Guillermo Montt: Sie schneiden besser ab als andere. Das heißt aber nicht, dass, wenn Österreich mehr Autonomie bekommt, es direkt besser abschneiden wird. Es gibt viele Variablen.
Was ändert sich, wenn die Schulen mehr Autonomie bekommen?
Alles. Wenn Schulleiter entscheiden, wer unterrichtet, ändert das ihre Beziehung zu den Lehrern, die Konkurrenz zwischen den Lehrern und zwischen den Schulen wächst. Wenn Lehrer auswählen, an welchen Schulen sie unterrichten wollen, ändert sich ihre Verteilung.
Und das nicht immer zum Besseren: In Ihrem Heimatland Chile ist das Schulsystem 30 Jahre nach der Einführung von mehr Autonomie sehr segregativ.
Ja, weil es genau so gemacht wurde, wie man es nicht machen sollte. Wir hatten ein zentralistisches System, jetzt liegt die Kompetenz bei den Gemeinden. Die Schulen waren gewohnt, dass ihnen gesagt wird, was zu tun ist, und plötzlich mussten sie selbst Entscheidungen treffen. Heute besuchen Kinder aus der Mittelschicht andere Schulen als Kinder aus ärmeren Familien. Wenn man weiß, wo jemand zur Schule ging, weiß man, welchen sozio-ökonomischen Hintergrund er hat.
Dabei würden benachteiligte Schüler von gemischten Klassen profitieren. Gute Schüler nicht?
Ihre Leistung leidet, da die Lehrer oft nicht bereit sind für Diversität. Wenn die Voraussetzungen stimmen und die Lehrer unterstützt werden, leidet ihre Leistung nicht. Das ist eine Herausforderung, aber nicht unmöglich.

**********

* _Aufgabe 1_:
Schreiben Sie aus dem Interview über Schulautonomie den Abschnitt von "Ja, weil es" bis "aber nicht unmöglich." wortgetreu ab.
* _Aufgabe 2_:
Führen Sie das Interview über Schulautonomie im Anschluss an seinen letzten Satz weiter.

* _Vorliegende Daten_:
**********

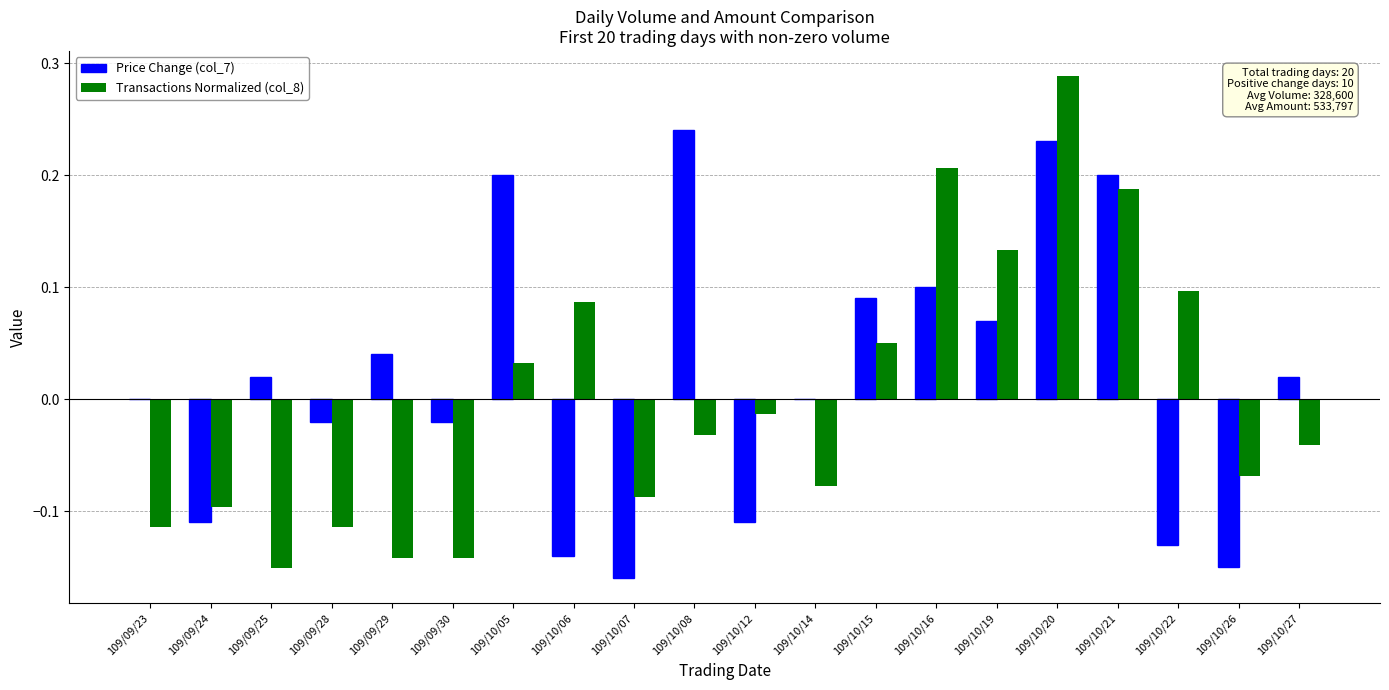

True or false: Price Change (col_7) has a value of 0.1 at 109/10/20.

False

**********

* _Schriftliche Antwort 1_:
Ja, weil es genau so gemacht wurde, wie man es nicht machen sollte. Wir hatten ein zentralistisches System, jetzt liegt die Kompetenz bei den Gemeinden. Die Schulen waren gewohnt, dass ihnen gesagt wird, was zu tun ist, und plötzlich mussten sie selbst Entscheidungen treffen. Heute besuchen Kinder aus der Mittelschicht andere Schulen als Kinder aus ärmeren Familien. Wenn man weiß, wo jemand zur Schule ging, weiß man, welchen sozio-ökonomischen Hintergrund er hat.
Dabei würden benachteiligte Schüler von gemischten Klassen profitieren. Gute Schüler nicht?
Ihre Leistung leidet, da die Lehrer oft nicht bereit sind für Diversität. Wenn die Voraussetzungen stimmen und die Lehrer unterstützt werden, leidet ihre Leistung nicht. Das ist eine Herausforderung, aber nicht unmöglich.

* _Schriftliche Antwort 2_:
Wie kann Schulautonomie sinnvoll eingeführt werden?
Wie es in Korea passierte, ist ein gutes Beispiel: Es gab einen langfristigen und kohärenten Plan, den Schulen wurde nach und nach mehr Autonomie gegeben, sie wurden unterstützt.
In Österreich werden Ressourcen an den Schulen gleichmäßig verteilt, aber Schulen mit vielen Kindern mit migrantischem Hintergrund bräuchten mehr Lehrpersonal. Wäre es mit mehr Autonomie möglich, sie besser auszustatten?
Das kann so oder so passieren: Gibt es einen Topf an Mitteln, um die sich Schulen bewerben können, würde ihnen das mehr Autonomie geben. Oder das Ministerium hat eine Datenbank und sieht, welche Schule mehr Geld braucht, und trifft die Entscheidung.
Die Schulkompetenz in Österreich soll vom Bund zum Land wandern. Ist das sinnvoll?
Das kommt darauf an. In der Schweiz macht es Sinn, dass es regional gesteuert wird. Ich kenne das österreichische System zu wenig.
Wie beurteilen Sie die zentrale Reifeprüfung, die in Österreich 2015/2016 kommt?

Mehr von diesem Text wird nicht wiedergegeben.